Did I tell you I’m exhausted?
Yeah, I’m depleted.
Everyone at work was like, “What are you going to do on your three days, Cincinnati?” and I was like, “Sleep, sleep, and then sleep.”
First, however, I need groceries. Specifically coffee. Not for now, but for later, when I try to wake up.
Macy—our fifteen year old—she’s taken to telling her friends her mother is a zombie. I have to be honest here, forty-eight hours in the ER is like sixty or seventy hours working a regular job, so yep, I absolutely feel like a zombie.
I feel like the entire cast of The Walking Dead.
It’s noon, Macy’s still in school, Stanton is halfway through work, maybe more. And me? It’s all about shopping, sleeping, cooking. Yawning deep, trudging through another afternoon in the slurry of San Francisco traffic, I creep up Bush Street looking for a place to park. Twice I pass the Market Mayflower & Deli (my destination!) and twice I fail to find a spot (C’mon already!).
This is why I put on Beethoven.
To renew me.
The symphony is getting into my bones now, seeping delightfully into my soul. This is the kind of nourishment nothing else on earth can provide. Closing my eyes for a second, I relax my shoulders, focus on my heart rate. Drawing deep stabilizing breaths seems to help, but only if I allow myself to unwind completely. Can I do that? Is that even possible anymore? I roll my neck, popping two vertebrae, then open my eyes and make fists of my fingers, cracking a few tight knuckles as well.
Just let go of the day, I tell myself.
As Symphony Number 9 unfolds on the Land Rover’s sound system, I feel most of the tension leaving me. I open my sunroof and though it’s not exactly fresh air outside, it’s more outdoor air than I get at work. Which is none.

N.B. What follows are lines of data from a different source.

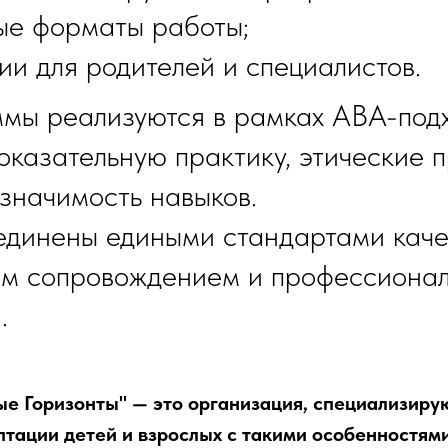
ые форматы работы;
ии для родителей и специалистов.
мы реализуются в рамках ABA-под
оказательную практику, этические 
значимость навыков.
динены едиными стандартами каче
им сопровождением и профессиона
.
е Горизонты" — это организация, специализиру
тации детей и взрослых с такими особенностями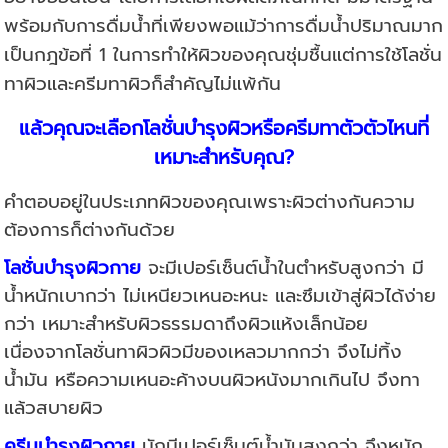
พร้อมกับการดื่มน้ำที่เพียงพอ
แม้ว่าการดื่มน้ำปริมาณมาก
เป็นกฎข้อที่ 1
ในการทำให้ผิวของคุณชุ่มชื้น
แต่การใช้โลชั่น
ทาผิวและครีมทาผิวก็สำคัญไม่แพ้กัน
แล้วคุณจะเลือกโลชั่นบำรุงผิวหรือครีมทาตัวตัวไหนที่
เหมาะสำหรับคุณ?
คำตอบอยู่ในประเภทผิวของคุณเพราะผิวต่างกันความ
ต้องการก็ต่างกันด้วย
โลชั่นบำรุงผิวกาย
จะมีเปอร์เซ็นต์น้ำในตำหรับสูงกว่า มี
น้ำหนักเบากว่า ไม่เหนียวเหนอะหนะ และซึมเข้าสู่ผิวได้ง่าย
กว่า เหมาะสำหรับผิวธรรมดาถึงผิวแห้งเล็กน้อย
เนื่องจากโลชั่นทาผิวผิวมีของเหลวมากกว่า จึงไม่ทิ้ง
น้ำมัน หรือความเหนอะค้างบนผิวหนังมากเกินไป จึงทา
แล้วสบายผิว
ครีมบำรุงผิวกาย
มักมีเปอร์เซ็นต์น้ำมันสูงกว่า จึงหนัก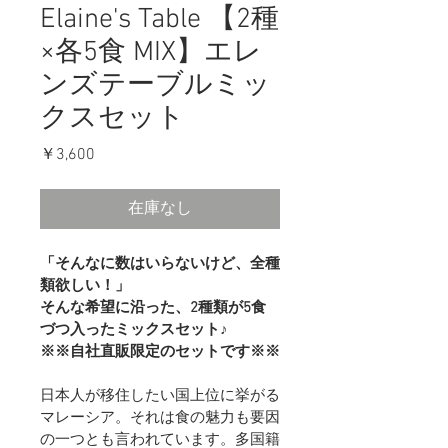
Elaine's Table 【2種
×各5食 MIX】エレ
ンズテーブルミッ
クスセット
価
￥3,600
格
在庫なし
「そんなに数はいらないけど、全種
類欲しい！」
そんな希望に沿った、2種類が5食
づつ入ったミックスセット♪
※※自社直販限定のセットです※※
日本人が移住したい国上位に挙がる
マレーシア。それは食の魅力も要因
の一つとも言われています。多国籍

The Land Rover’s open sunroof lets in the sounds of the city, sounds I can’t exactly hear over the music, unless you’re talking about a honked horn, or the beep-beep-beeping of a delivery truck backing up to unload its contents street-side.
The sound system instantly compensates for the change in environment, making the sounds of Beethoven deeper, fuller, richer. The lost peaks and valleys of the symphony are found once more. Smiling for the first time in well over a day, I find myself looking forward to my time off.